Does anyone else get geeky about the way certain ingredients respond to temperature, or air, or other ingredients? I’m totally geeky about it. And angel food cake is one of my faves!
The most time-consuming part of making homemade angel food is separating the egg whites out and beating them. I did this one at a time, and then dumped the egg whites into a measuring cup. That way, if I butchered an egg…I didn’t destroy my previous work. I needed 9 eggs to get 1 1/2 cups of egg whites.
Note: Eggs are easier to separate while they are cold BUT egg whites whip up better when they are at room temperature. So, I recommend separating the eggs and then letting the whites sit out for about 3o minutes to come to room temp.
After separating the egg whites out, you’ll have 3 bowls. Sugar, egg whites, and the flour mixture. Whip the eggs, add the sugar slowly…until soft peaks form and it’s glossy.
When you add the flour, be careful not to deflate your awesome pillowy mix of goodness. Fold carefully, and thoroughly.
This is definitely better than the boxed angel food mix!
Of course, I top my angel food cake with berries and whipped cream. Is there another way to serve it?
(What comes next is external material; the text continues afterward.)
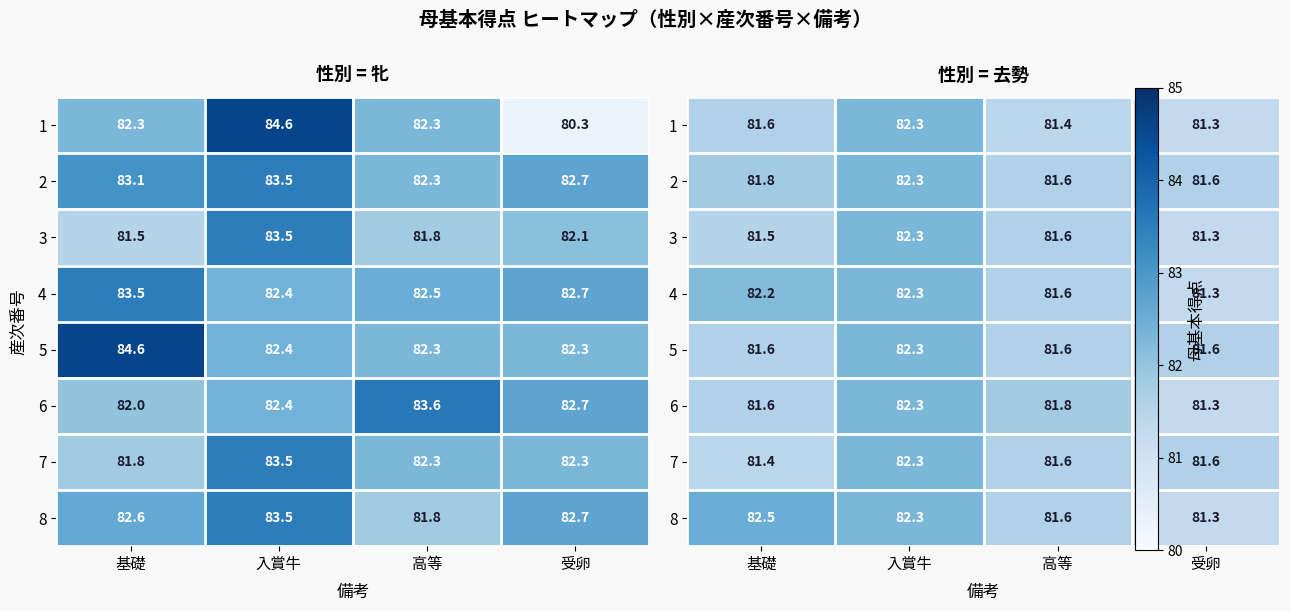

What is the total value across all series at 入賞牛?

658.4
I’d love to hear YOUR favorite way!
Homemade Angel Food Cake recipe
a simple, classic Angel Food Cake recipe
- 1 1/2 cups egg whites
- 1 1/4 cups powdered sugar
- 1 cup all-purpose flour
- 1 1/2 tsp. cream of tartar
- 1 tsp. vanilla
- pinch of salt
- 1 cup sugar
Separate egg whites from yolks. Bring the egg whites to room temperature (it takes about a half hour).
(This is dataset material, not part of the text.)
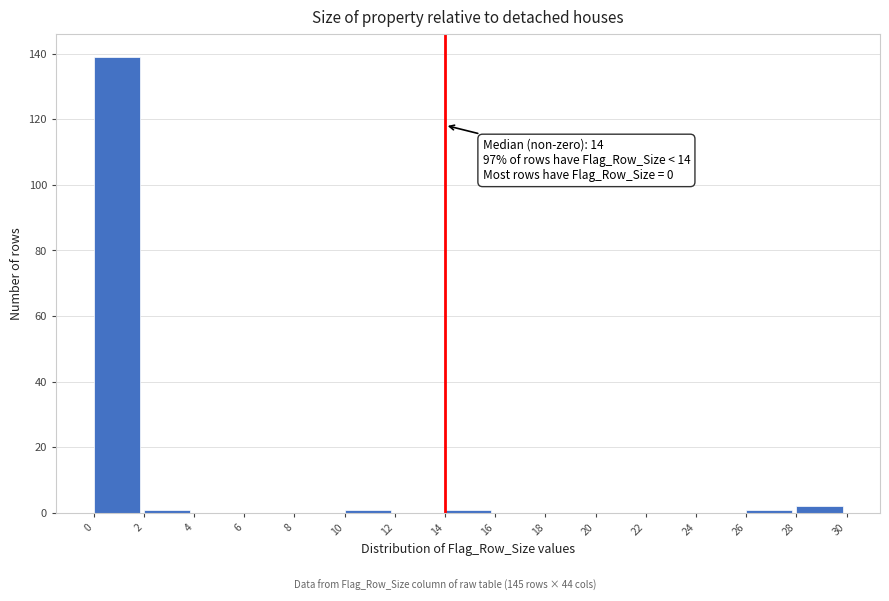

Over which range of the x-axis is the bar tallest?

0 to 2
- Stir together flour and powdered sugar. Set aside.
Add the salt, cream of tartar, and vanilla to the egg whites and beat until soft peaks form. (soft peaks are when the whites curl up and over when you pull your beaters up. Stiff peaks are when your egg whites pull up and STAY. <---don't go that far)
Add the sugar slowly, beating on high until high, glossy peaks form but you are still only at medium peaks. <--- there is still a bit of floppiness to your egg whites
Sprinkle the flour over the top of the egg mixture and carefully fold in the flour with a spatula. Be careful to be as gentle as possible.
Spoon into an ungreased tube pan.
Bake at 350F for 35 minutes if you're making a cake, or about 15 if you're making cupcakes.
They're ready when the top is slightly browned and appears dry and a chopstick inserted comes out dry.
Cool upside down for 1 hour.
Eggs are easier to separate when they are cold but whip up better when they are at room temp. This is why I recommend bringing the egg whites up to room temp after separation.